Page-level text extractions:
--- START ---

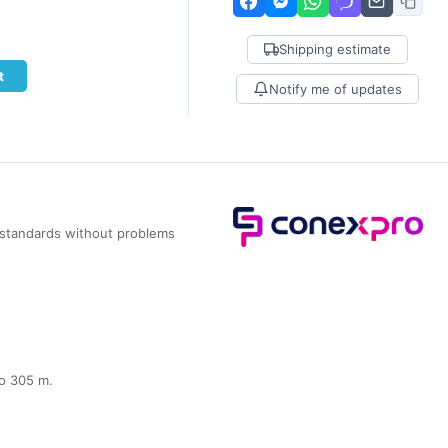
Shipping estimate
t
Notify me of updates
l standards without problems
to 305 m.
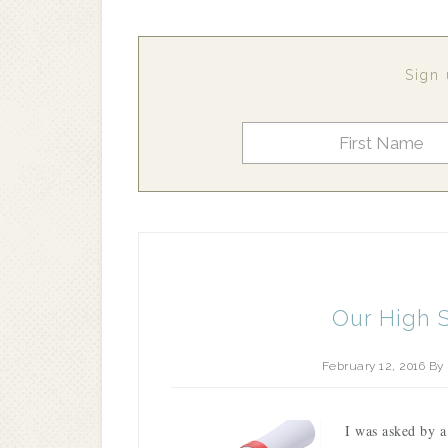
Sign 
Our High 
February 12, 2016
By
I was asked by a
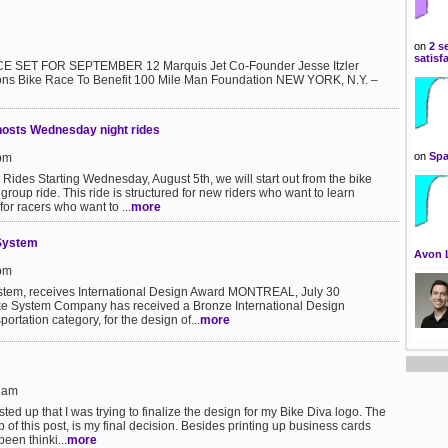
on
2 s
satisf
 SET FOR SEPTEMBER 12 Marquis Jet Co-Founder Jesse Itzler
ns Bike Race To Benefit 100 Mile Man Foundation NEW YORK, N.Y. –
hosts Wednesday night rides
on
Spa
7pm
des Starting Wednesday, August 5th, we will start out from the bike
group ride. This ride is structured for new riders who want to learn
for racers who want to ...
more
 System
Avon 
5pm
System, receives International Design Award MONTREAL, July 30
ke System Company has received a Bronze International Design
ortation category, for the design of...
more
43am
ted up that I was trying to finalize the design for my Bike Diva logo. The
 of this post, is my final decision. Besides printing up business cards
been thinki...
more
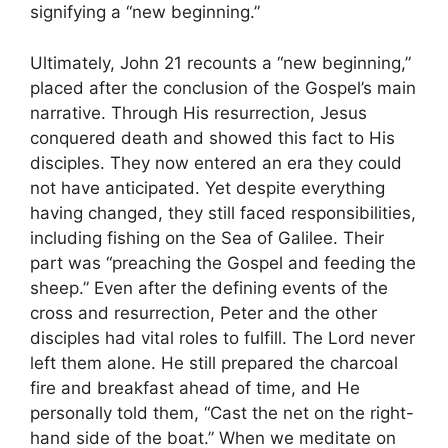
signifying a “new beginning.”
Ultimately, John 21 recounts a “new beginning,”
placed after the conclusion of the Gospel’s main
narrative. Through His resurrection, Jesus
conquered death and showed this fact to His
disciples. They now entered an era they could
not have anticipated. Yet despite everything
having changed, they still faced responsibilities,
including fishing on the Sea of Galilee. Their
part was “preaching the Gospel and feeding the
sheep.” Even after the defining events of the
cross and resurrection, Peter and the other
disciples had vital roles to fulfill. The Lord never
left them alone. He still prepared the charcoal
fire and breakfast ahead of time, and He
personally told them, “Cast the net on the right-
hand side of the boat.” When we meditate on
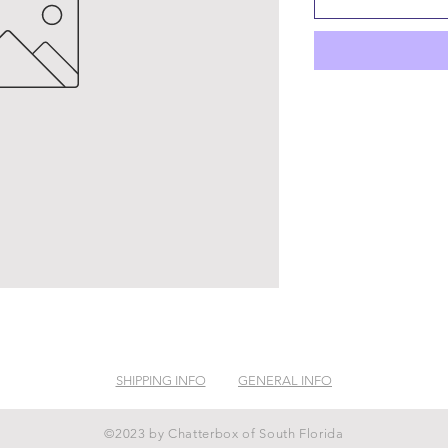
SHIPPING INFO
GENERAL INFO
©2023 by Chatterbox of South Florida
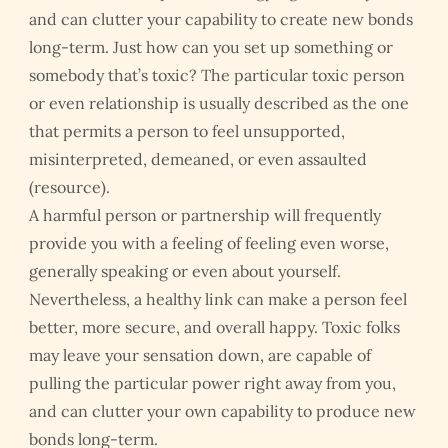
and can clutter your capability to create new bonds
long-term. Just how can you set up something or
somebody that’s toxic? The particular toxic person
or even relationship is usually described as the one
that permits a person to feel unsupported,
misinterpreted, demeaned, or even assaulted
(resource).
A harmful person or partnership will frequently
provide you with a feeling of feeling even worse,
generally speaking or even about yourself.
Nevertheless, a healthy link can make a person feel
better, more secure, and overall happy. Toxic folks
may leave your sensation down, are capable of
pulling the particular power right away from you,
and can clutter your own capability to produce new
bonds long-term.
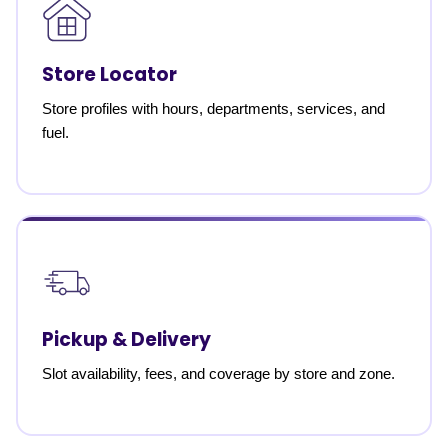
Store Locator
Store profiles with hours, departments, services, and
fuel.
Pickup & Delivery
Slot availability, fees, and coverage by store and zone.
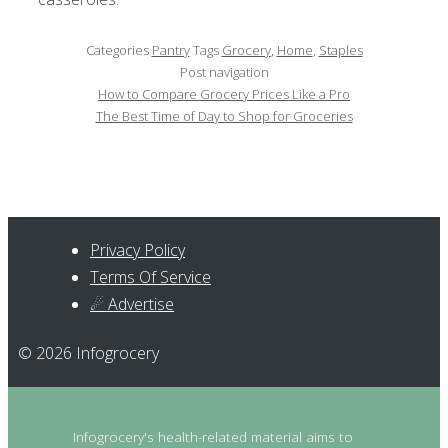
Categories
Pantry
Tags
Grocery
,
Home
,
Staples
Post navigation
How to Compare Grocery Prices Like a Pro
The Best Time of Day to Shop for Groceries
Privacy Policy
Terms Of Service
☄ Advertise
© 2026 Infogrocery
Infogrocery's health-related material aims to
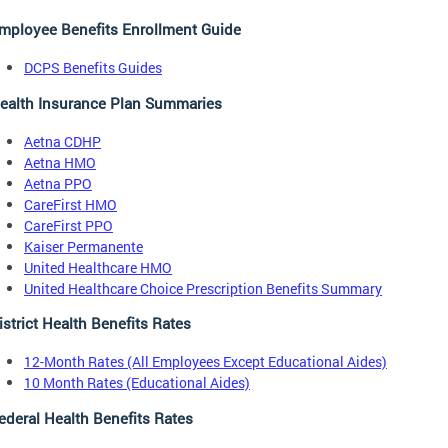
mployee Benefits Enrollment Guide
DCPS Benefits Guides
ealth Insurance Plan Summaries
Aetna CDHP
Aetna HMO
Aetna PPO
CareFirst HMO
CareFirst PPO
Kaiser Permanente
United Healthcare HMO
United Healthcare Choice Prescription Benefits Summary
istrict Health Benefits Rates
12-Month Rates (All Employees Except Educational Aides)
10 Month Rates (Educational Aides)
ederal Health Benefits Rates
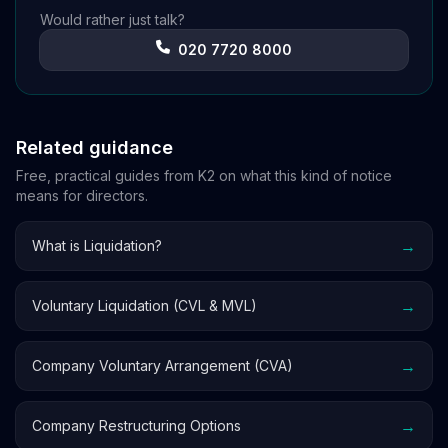
Would rather just talk?
020 7720 8000
Related guidance
Free, practical guides from K2 on what this kind of notice
means for directors.
→
What is Liquidation?
→
Voluntary Liquidation (CVL & MVL)
→
Company Voluntary Arrangement (CVA)
→
Company Restructuring Options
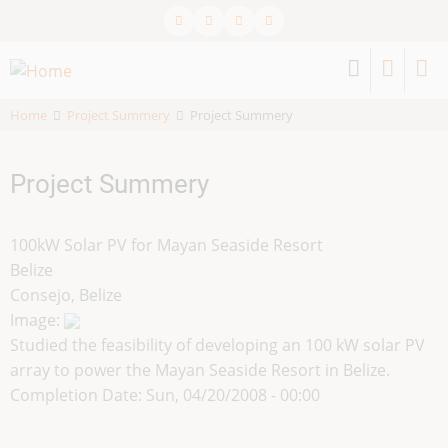
Skip
to
main
content
Home
Project Summery
Project Summery
Project Summery
100kW Solar PV for Mayan Seaside Resort
Belize
Consejo, Belize
Image:
Studied the feasibility of developing an 100 kW solar PV
array to power the Mayan Seaside Resort in Belize.
Completion Date:
Sun, 04/20/2008 - 00:00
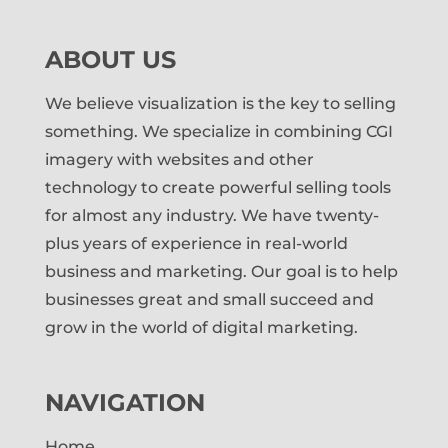
ABOUT US
We believe visualization is the key to selling
something. We specialize in combining CGI
imagery with websites and other
technology to create powerful selling tools
for almost any industry. We have twenty-
plus years of experience in real-world
business and marketing. Our goal is to help
businesses great and small succeed and
grow in the world of digital marketing.
NAVIGATION
Home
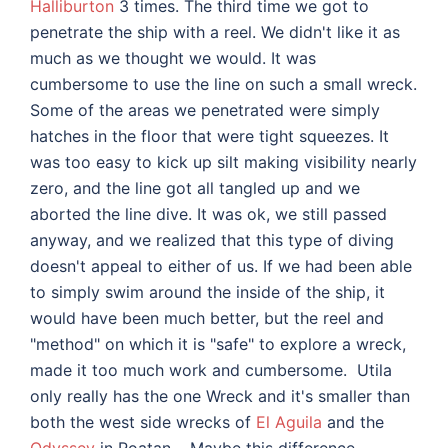
Halliburton
3 times. The third time we got to
penetrate the ship with a reel. We didn't like it as
much as we thought we would. It was
cumbersome to use the line on such a small wreck.
Some of the areas we penetrated were simply
hatches in the floor that were tight squeezes. It
was too easy to kick up silt making visibility nearly
zero, and the line got all tangled up and we
aborted the line dive. It was ok, we still passed
anyway, and we realized that this type of diving
doesn't appeal to either of us. If we had been able
to simply swim around the inside of the ship, it
would have been much better, but the reel and
"method" on which it is "safe" to explore a wreck,
made it too much work and cumbersome. Utila
only really has the one Wreck and it's smaller than
both the west side wrecks of
El Aguila
and the
Odyssey
in Roatan. Maybe this difference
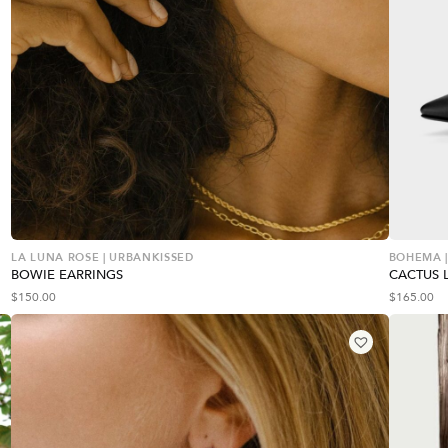
LA LUNA ROSE | URBANKISSED
BOHEMA |
BOWIE EARRINGS
CACTUS 
$
150.00
$
165.00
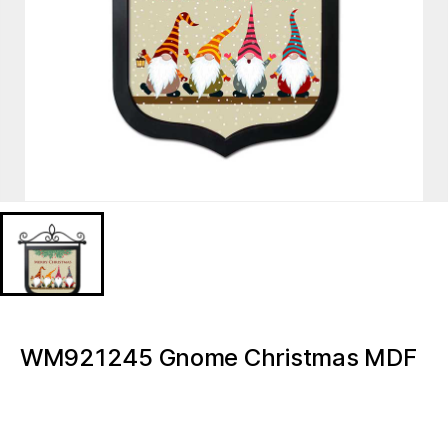
WM921245 Gnome Christmas MDF
print
WM921245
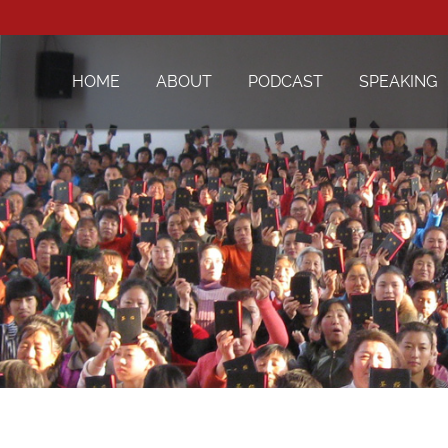
HOME
ABOUT
PODCAST
SPEAKING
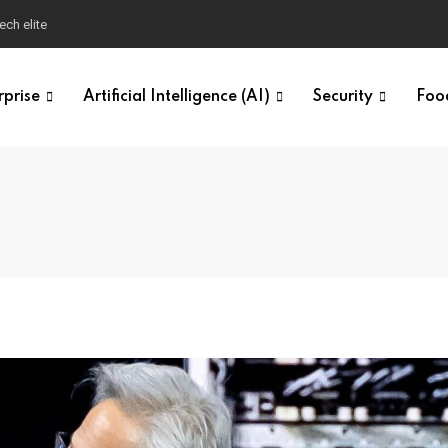
ech elite
rprise
Artificial Intelligence (AI)
Security
Foo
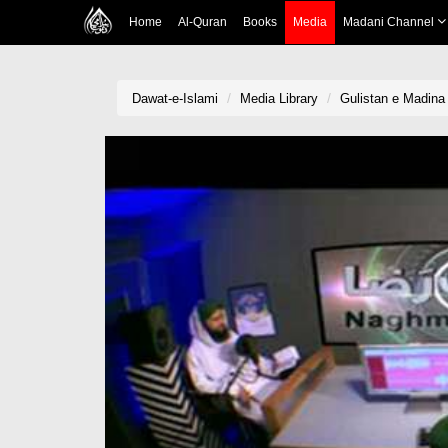
Home
Al-Quran
Books
Media
Madani Channel
Dawat-e-Islami
Media Library
Gulistan e Madina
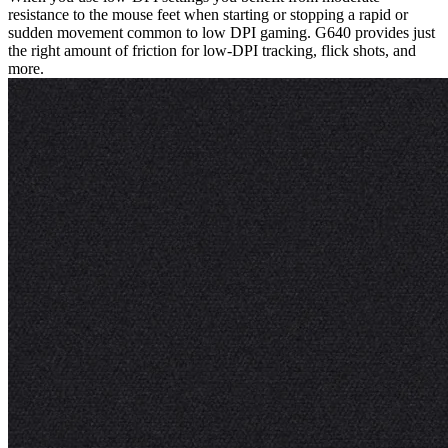
resistance to the mouse feet when starting or stopping a rapid or
sudden movement common to low DPI gaming. G640 provides just
the right amount of friction for low-DPI tracking, flick shots, and
more.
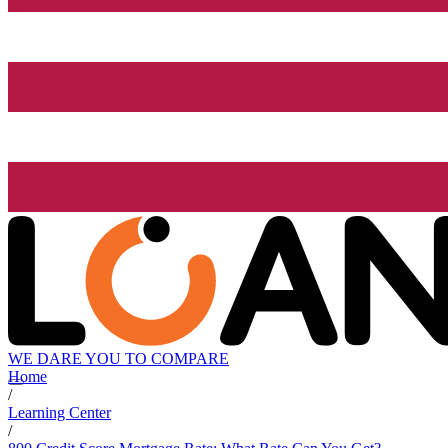
WE DARE YOU TO COMPARE
Home
/
Learning Center
/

--- END ---

_EXERCISE GOAL_: Would you retype the entries above in full, exactly as written, minus the pictures?

_EXPECTED OUTPUT_:
Shipping estimate
t
Notify me of updates
l standards without problems
to 305 m.
Sign 
Our High 
February 12, 2016
By
I was asked by a
on
2 s
satisf
 SET FOR SEPTEMBER 12 Marquis Jet Co-Founder Jesse Itzler
ns Bike Race To Benefit 100 Mile Man Foundation NEW YORK, N.Y. –
hosts Wednesday night rides
on
Spa
7pm
des Starting Wednesday, August 5th, we will start out from the bike
group ride. This ride is structured for new riders who want to learn
for racers who want to ...
more
 System
Avon 
5pm
System, receives International Design Award MONTREAL, July 30
ke System Company has received a Bronze International Design
ortation category, for the design of...
more
43am
ted up that I was trying to finalize the design for my Bike Diva logo. The
 of this post, is my final decision. Besides printing up business cards
been thinki...
more
signifying a “new beginning.”
Ultimately, John 21 recounts a “new beginning,”
placed after the conclusion of the Gospel’s main
narrative. Through His resurrection, Jesus
conquered death and showed this fact to His
disciples. They now entered an era they could
not have anticipated. Yet despite everything
having changed, they still faced responsibilities,
including fishing on the Sea of Galilee. Their
part was “preaching the Gospel and feeding the
sheep.” Even after the defining events of the
cross and resurrection, Peter and the other
disciples had vital roles to fulfill. The Lord never
left them alone. He still prepared the charcoal
fire and breakfast ahead of time, and He
personally told them, “Cast the net on the right-
hand side of the boat.” When we meditate on
SHIPPING INFO
GENERAL INFO
©2023 by Chatterbox of South Florida
and can clutter your capability to create new bonds
long-term. Just how can you set up something or
somebody that’s toxic? The particular toxic person
or even relationship is usually described as the one
that permits a person to feel unsupported,
misinterpreted, demeaned, or even assaulted
(resource).
A harmful person or partnership will frequently
provide you with a feeling of feeling even worse,
generally speaking or even about yourself.
Nevertheless, a healthy link can make a person feel
better, more secure, and overall happy. Toxic folks
may leave your sensation down, are capable of
pulling the particular power right away from you,
and can clutter your own capability to produce new
bonds long-term.
Store Locator
Store profiles with hours, departments, services, and
fuel.
Pickup & Delivery
Slot availability, fees, and coverage by store and zone.
Categories
Pantry
Tags
Grocery
,
Home
,
Staples
Post navigation
How to Compare Grocery Prices Like a Pro
The Best Time of Day to Shop for Groceries
Privacy Policy
Terms Of Service
☄ Advertise
© 2026 Infogrocery
Infogrocery's health-related material aims to
mployee Benefits Enrollment Guide
DCPS Benefits Guides
ealth Insurance Plan Summaries
Aetna CDHP
Aetna HMO
Aetna PPO
CareFirst HMO
CareFirst PPO
Kaiser Permanente
United Healthcare HMO
United Healthcare Choice Prescription Benefits Summary
istrict Health Benefits Rates
12-Month Rates (All Employees Except Educational Aides)
10 Month Rates (Educational Aides)
ederal Health Benefits Rates
Would rather just talk?
020 7720 8000
Related guidance
Free, practical guides from K2 on what this kind of notice
means for directors.
→
What is Liquidation?
→
Voluntary Liquidation (CVL & MVL)
→
Company Voluntary Arrangement (CVA)
→
Company Restructuring Options
Skip
to
main
content
Home
Project Summery
Project Summery
Project Summery
100kW Solar PV for Mayan Seaside Resort
Belize
Consejo, Belize
Image:
Studied the feasibility of developing an 100 kW solar PV
array to power the Mayan Seaside Resort in Belize.
Completion Date:
Sun, 04/20/2008 - 00:00
ABOUT US
We believe visualization is the key to selling
something. We specialize in combining CGI
imagery with websites and other
technology to create powerful selling tools
for almost any industry. We have twenty-
plus years of experience in real-world
business and marketing. Our goal is to help
businesses great and small succeed and
grow in the world of digital marketing.
NAVIGATION
Home
Halliburton
3 times. The third time we got to
penetrate the ship with a reel. We didn't like it as
much as we thought we would. It was
cumbersome to use the line on such a small wreck.
Some of the areas we penetrated were simply
hatches in the floor that were tight squeezes. It
was too easy to kick up silt making visibility nearly
zero, and the line got all tangled up and we
aborted the line dive. It was ok, we still passed
anyway, and we realized that this type of diving
doesn't appeal to either of us. If we had been able
to simply swim around the inside of the ship, it
would have been much better, but the reel and
"method" on which it is "safe" to explore a wreck,
made it too much work and cumbersome. Utila
only really has the one Wreck and it's smaller than
both the west side wrecks of
El Aguila
and the
Odyssey
in Roatan. Maybe this difference
LA LUNA ROSE | URBANKISSED
BOHEMA |
BOWIE EARRINGS
CACTUS 
$
150.00
$
165.00
WM921245 Gnome Christmas MDF
print
WM921245
HOME
ABOUT
PODCAST
SPEAKING
ech elite
rprise
Artificial Intelligence (AI)
Security
Foo
Home
Al-Quran
Books
Media
Madani Channel
Dawat-e-Islami
Media Library
Gulistan e Madina
resistance to the mouse feet when starting or stopping a rapid or
sudden movement common to low DPI gaming. G640 provides just
the right amount of friction for low-DPI tracking, flick shots, and
more.
WE DARE YOU TO COMPARE
Home
/
Learning Center
/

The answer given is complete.